How To Detect And Treat Hepatic Lipidosis In Your Cat

Hepatic lipidosis is a severe and life-threatening liver disease present in cats that can quickly lead to liver failure. The disease, also known as fatty liver disease, often stems from a form of anorexia that can lead your cat's liver to eventually stop working. That's why it's important to be familiar with the symptoms of this disease and what treatment options are available. Here's what you need to know about hepatic lipidosis.

About Hepatic Lipidosis

To understand hepatic lipidosis, you must understand how livers work for most mammals when they're starved or lacking nourishment. In such cases, the liver normally begins converting fat from the body's reserves into lipoproteins to help fuel emergency stores of energy. However, cat's livers are not very good at performing this task in an efficient manner, resulting in low liver function very quickly. Fat begins accumulating in your cat's liver until it essentially becomes yellow, inflamed and enlarged, leading to liver failure.

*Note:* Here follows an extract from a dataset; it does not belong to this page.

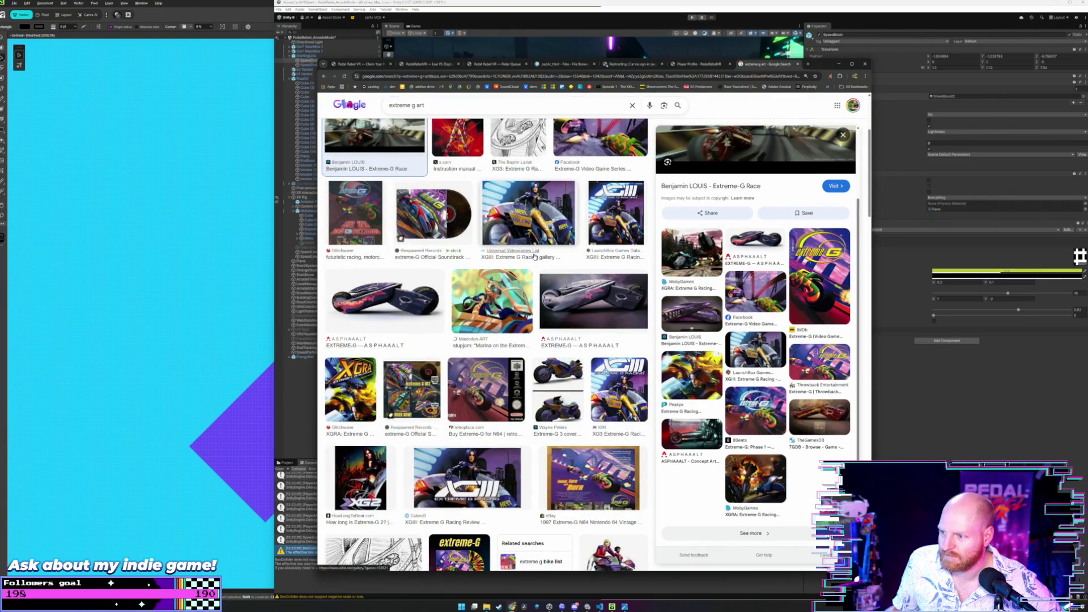
scroll(535, 258, down, 1)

Once your cat's liver stops functioning properly due to hepatic lipidosis, it can interfere with your cat's ability to detoxify the body, synthesize proteins, produce chemicals, help with blood clotting, and process red blood cells. These are just a few functions that the liver performs, and a failing liver can lead to serious complications in many area's of your cat's body, leading to coma and even death.

Causes

Hepatic liver disease remains still a bit of a mystery, but often results from a cat suffering from malnutrition and starvation. That certainly doesn't mean you've stopped feeding your cat. It means that your cat may be unable to process or digest his or her food anymore. Diseases such as diabetes, cancer, hormonal imbalances, stress, kidney problems, and other diseases can lead to excessive vomiting, loss of appetite or inability to process nutrients. This can send the liver into emergency mode, helping create a situation in which hepatic lipidosis can easily develop.

Cats who experience rapid weight loss or obesity are also at increased risk of this disease. The disease tends to strike middle-aged cats regardless of breed.

Signs And Symptoms

As noted, hepatic lipidosis interferes with the efficient processing of red blood cells, and the yellow pigment located inside red blood cells then accumulates in different parts of your cat's body, including your cat's eye. This produces the telltale yellowing of your cat's eyes (jaundice) associated with hepatic lipidosis liver failure. If you notice this in your cat, you should treat it as an emergency situation and seek help at an animal hospital like River View Veterinary Service LLC. Other symptoms that indicate hepatic lipidosis include:

  • Prolonged anorexia in your cat
  • Vomiting
  • Excessive drooling
  • Organ failure
  • Peeing outside the litter box and bouts of diarrhea
  • Psychological depression
  • Rapid muscle wasting

As the disease develops, your cat may suddenly collapse, meaning your cat may be near death.

Seeking A Diagnosis

You can play an important role in helping your vet make a diagnosis and work towards a treatment. Let your vet know when symptoms first occurred, your cat's diet, and your cat's overall health history.

At the same time, your vet will run blood tests, a urinalysis, and a chemical screening profile. Your vet will be looking for hemolysis, which indicates destroyed red blood cells, and pikiolocytosis, which points to red blood cells that are too big or too small. Livers that are in the process of failing usually also produce abnormally high enzyme levels like alkaline phosphate (ALP) and increased bilirubin. Your vet might also use imaging tools like ultrasound to examine the size of your cat's liver.

Ultimately, your vet will likely take a sample of liver tissue to confirm the present of fat droplets within the liver cells, a solid confirmation that your cat has hepatic lipidosis.

Proper Treatment

In advanced cases, your cat will require emergency intervention, which includes an IV containing supplements along with other intensive care treatments. Often, the primary way to reverse this disease requires force-feeding if your cat is refusing food. A feeding tube will be placed down your cat's esophagus so your cat can receive the nutrition it requires. Your vet will also have to treat any underlying issues that are found upon examination, such as kidney disease or diabetes.

If your cat is able to recover, you will likely need to change your cat's diet, provide supplements to your cat, and help your cat avoid stress. All of these are important factors in helping ensure your cat makes a full recovery from this potentially deadly disease.